Researchers at the University of Cambridge glued together segments of a praying mantis's abdomen to test the insect's ability to harness the spin of its body when restricted. (Malcolm Burrows and Gregory Sutton/University of Cambridge)

Sometimes doing science means watching one of the most graceful insects in the world face plant over and over again.

It's okay.

Watch it again.

I'll be here when you're finished.

 

Okay, so why are we watching a young praying mantis hurl itself into the air? It's all about spin. Scientists wanted to know how small insects, such as the young mantises, are able to jump with such precision. So they did what any reasonable person would do: They watched 381 slow-motion videos of 58 different juvenile mantises leaping toward the same thin black rod seen in the clip above. Their findings were published Thursday in the journal Current Biology.

Because a small insect's center of gravity is so easily disrupted, many tiny leapers spin uncontrollably. But mantises seem to have great accuracy when they jump, so the researchers figured they must be doing something special. Here's what a successful jump looks like:

Researchers at the University of Cambridge used slow motion to capture a praying mantis's ability to rotate its legs and abdomen to control its angular momentum while airborne. (Malcolm Burrows and Gregory Sutton/University of Cambridge)

As it turns out, mantises actually harness the spin of their bodies -- the way they're pulled to and fro by the momentum of a jump -- to make sure they hit their target and stick to it.

"We had assumed spin was bad, but we were wrong -- juvenile mantises deliberately create spin and harness it in mid-air to rotate their bodies to land on a target," study author Malcolm Burrows, a professor at Cambridge University's Department of Zoology, said in a statement.

Instead of compensating for an uncontrollable spin, the insects were controlling their leaps every step of the way.

During a jump lasting less than a tenth of a second, mantises were rotating their legs (front and hind) and abdomens in precise movements (and not always in the same directions) to control the spin of their bodies. The momentum is shifted from one body part to the other so they're poised to grab the target at just the right moment.

"This is akin to asking an ice skater who is rotating at the same speed as these mantises to stop suddenly and accurately to face a specific direction," Burrows said.


A young praying mantis. (Malcolm Burrows and Gregory Sutton)

Because the abdominal movement seemed so vital -- the mantises even seemed to do jumping prep by curling their abs up before taking off -- Burrows and his co-author Gregory Sutton of the University of Britol glued the segments of the abdomen together to keep them from following this intricate spin.

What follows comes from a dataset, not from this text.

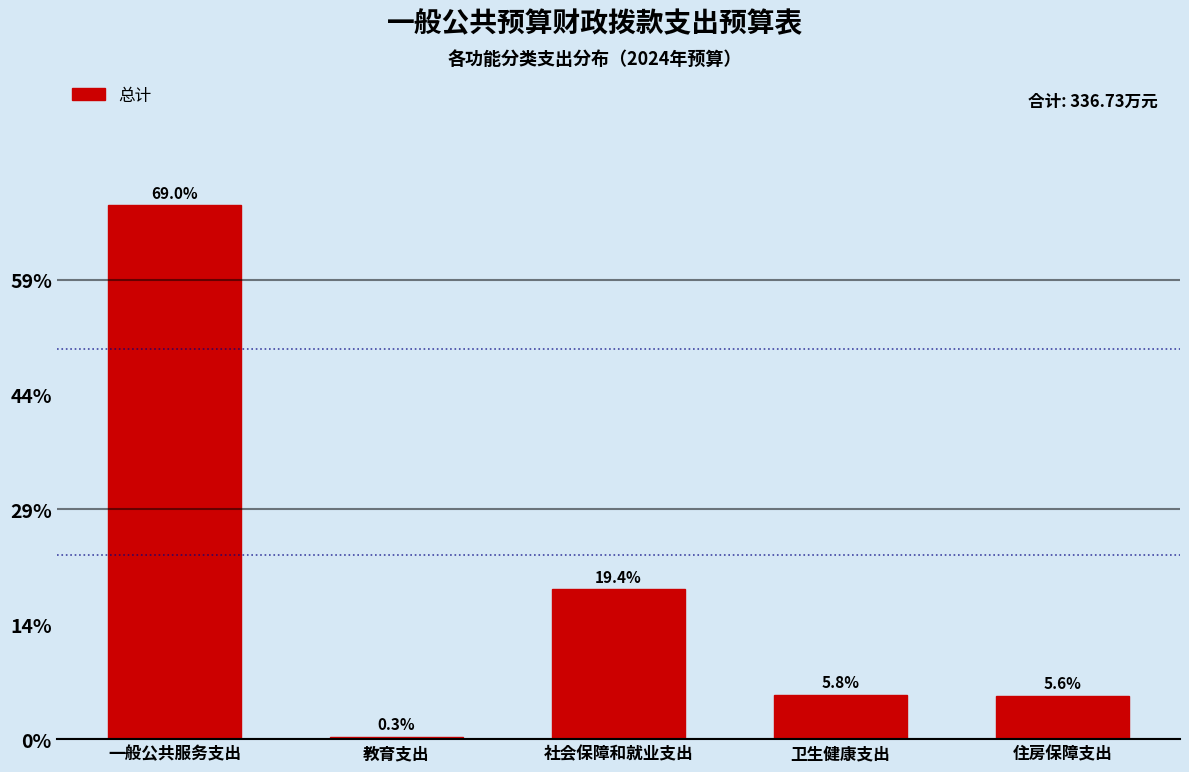

Are the bars horizontal?

No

As you can see in the video at the top of the post, the mantises didn't hit their target less accurately. But instead of grabbing hold, they bounced right off the target; showing just how vital this controlled spin is to the success of their leaps. Without the abdomen moving in precise tandem with the insect's four legs, it wouldn't be able to position its body for a perfect landing.

Burrows and Sutton hope that further research can reveal the brain mechanisms behind the choreography (do the mantises plan it out beforehand, or are they planning their movements in lightning-quick real time?) and think that roboticists could learn something from the tiny jumpers.